A strangely nothingy day. As usual, there was a new figure at our fire when I got up – our camp fire (because it’s the only one around, except for the one belonging to an evangelical group in one corner) seems to be the centre of attraction for newcomers. Hardly surprising – there’s often tea available, things are set up pretty well, + Tom (+ us as well) are generally welcoming. This time it was Luke, an Aussie film actor who was on his way home after working in California. He was hiring a car today, to drive around the island, and Tom, always with an eye out for the main chance, had got himself invited, along with Rene, a French guy camping there. We 3 musketeers just about got ourselves together to get to church by 10 o’clock, so that we could listen to the music. It was very good indeed – we’ve vowed to renew our search for local church music on cassette. The people were all dressed up too – we were able to take some good pictures. One guy stood at the back with a long stick, + it was his job to walk along the aisles during the sermon, + tap people with it if they weren’t paying attention.

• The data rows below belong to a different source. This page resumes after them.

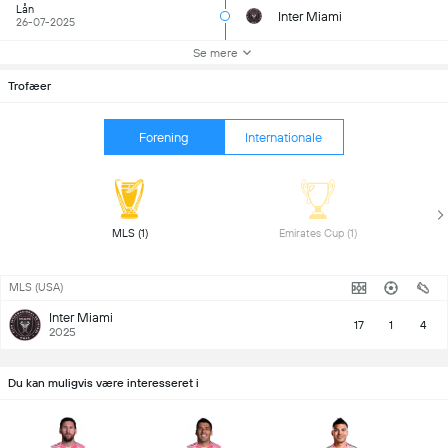
Lån
Inter Miami
26-07-2025
Se mere
Trofæer
Forening
Internationale
 MLS (1) 
 Emirates Cup (1) 
MLS (USA)
Inter Miami
17
1
4
2025
Du kan muligvis være interesseret i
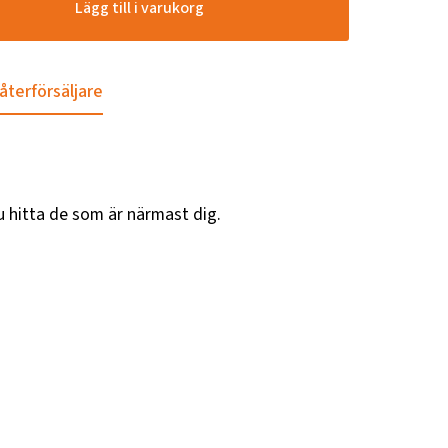
Lägg till i varukorg
 återförsäljare
u hitta de som är närmast dig.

However, for the rest of the day we did virtually nothing, except laze around, eat, throw an occasional dice, and get bored. It was very annoying we had an excess of expendable energy, + nothing to expend it on. No ball, no Frisbee, and try as we might, no way of obtaining one, it seems. Eventually the evening came, + we could eat our evening meal – omelette. Soon after, the evangelical group returned – they’d been out visiting somewhere – with an excess of cake, so they brought over masses to us, which we made pretty short work of. They certainly had loads – when Tom returned, he went over to join them (+ pig himself), + Dave joined him after Val + I went to bed. They seemed nice enough, tho’ Tom + Dave had to endure a prayer said for each of them.
Quite the day for religious intervention, of one kind and another. But we are killing time, and actually want to be on our way. Never did find that cassette, by the way. Now that we have the internet, I ought to be able to track some down, I suppose, but some of the impetus for that has been lost over the past forty years.